C'est l'histoire de ton oncle et de ton indignation récurrente, manifestée ou silencieuse - cet oncle, appelons-le Michel, vient encore de lâcher une grossièreté politique sur le ton sentencieux de l'évidence.
De droite ou de gauche, peu importe - son jugement est tellement sans appel et au mépris de la complexité du monde que ça te met hors de toi. Tu écarquilles les yeux, prends une inspiration rauque, et peut-être signales-tu cette fois que "non Michel, ce n'est pas si évident". Mais par où commencer ? Et à quoi bon puisqu'il ne risque pas de changer d'avis? La rage au ventre, tu remets ça à la prochaine fois. Tu seras prêt.
Quand on s'indigne, l'idée du Juste nous apparait toujours évidente, perceptible. Sans qu'on puisse vraiment remonter à ses racines, on en a l'instinct. Pourtant, il serait si précieux de pouvoir, sur le vif, en expliquer le fondement pour justifier ou interroger son point de vue.
L'un des moyens les plus efficaces de le faire est de raconter une histoire à Michel. Une histoire qui illustre son opinion en tirant jusqu’à leur maximum les conséquences qu’elle implique. Capter son attention pour la détourner et frapper au coeur.
La première fois que j'ai compris ça, c'était à un dîner avec lui, justement. Avec mon Michel donc, pas le tien. Cette fois-ci, sans trop savoir pourquoi, son opinion me rappelle une histoire trouvée dans le livre d'un sociologue indien*, et je la transforme alors en un jeu : "Hyper intéressant Michel ! Ça me rappelle une histoire qui illustre justement ce que tu dis - je suis très curieux de savoir quel serait ton choix dans la même situation".
Surpris par mon enthousiasme, Michel m'écoute, sans être sur la défensive. Première victoire. Au fur et à mesure du récit, sa curiosité est de plus en plus piquée. À son terme, il tranche immédiatement. Puis le doute s'installe. Enfin, il conclut : "C'est vrai que c'est intéressant, je l'avais pas vu sous cet angle". Mission accomplie. On peut avoir une discussion pacifiée, où chacun sera entendu.
Cette histoire, la voici.
Soit, en France, une communauté de parents innovants qui envoie chaque année leurs enfants dans une colonie un peu spéciale. Au mois d'août, les enfants prennent possession d'un village abandonné et doivent lui redonner vie en construisant une micro-société autonome, sous la supervision d'un unique adulte. Les uns entretiennent un potager pour en récolter fruits et légumes, les autres préparent les repas. Il y a ceux qui veillent à la propreté des lieux et ceux qui, pour l'organisation d'activité collective, gèrent l'économie du groupe.

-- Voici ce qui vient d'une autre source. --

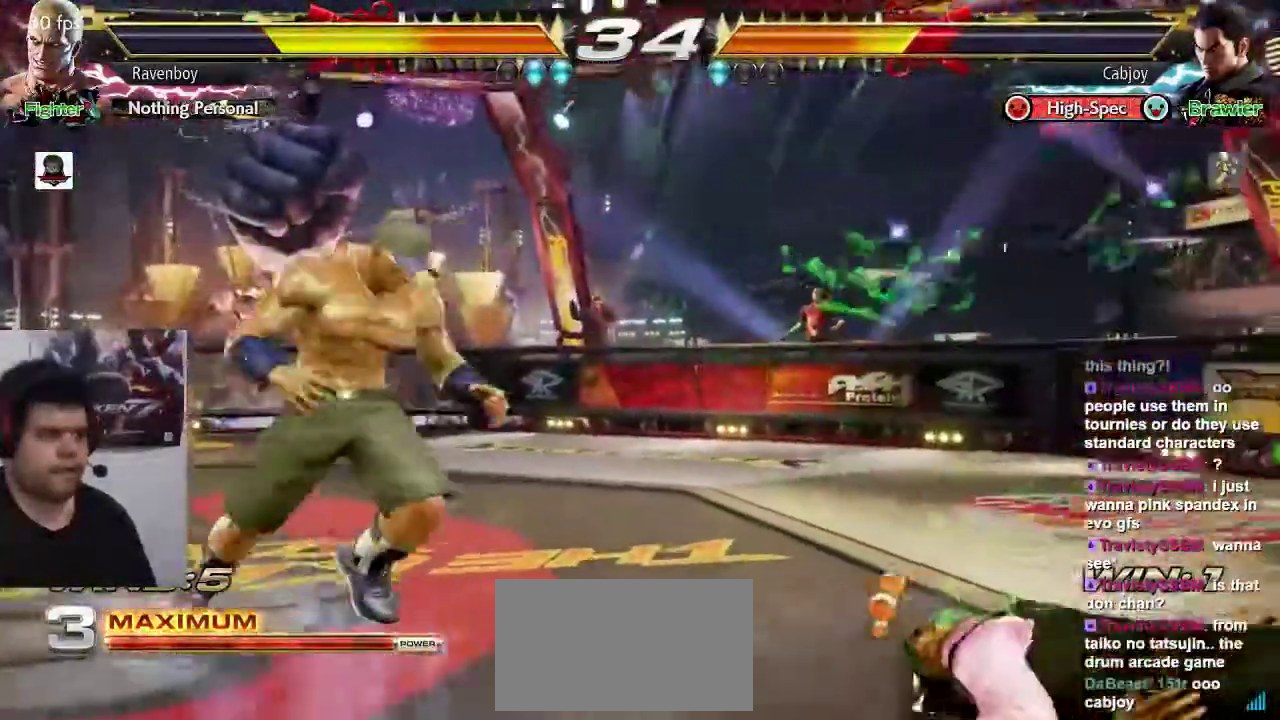
Gameplay with a controller (arcade stick); each line is a JSON object with the inputs held at the frame after it (dt_ms = milliseconds from this image to that frame). "events" lists button and stick changes between this image and that frame as [ms after this image, input, new state], when the widget could be followed in between. Not read: L3 R3.
{"dt_ms": 500, "buttons": [], "left_stick": "center", "events": [[150, "SQUARE", "down"], [150, "left_stick", "down-right"], [283, "SQUARE", "up"], [317, "left_stick", "center"]]}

Le seul et unique adulte, c'est toi. Les parents ont une confiance aveugle en ta sagesse et tes valeurs - ils t'ont confié la lourde tâche de mener ce groupe d'une vingtaine d'enfants pour leur apprendre à vivre ensemble. En dernier ressort, tu as l'autorité en toute chose, bien que l'objectif soit d'en faire usage le moins possible.
Alors que le dernier jour de l'été s'étire doucement , et avec lui la perspective déchirante de se dire tous au revoir, tu repenses à tous les progrès que le groupe a effectué. Tu t'es attaché à eux, et la nostalgie te guette en imaginant que demain tu ne les reverras peut-être plus jamais.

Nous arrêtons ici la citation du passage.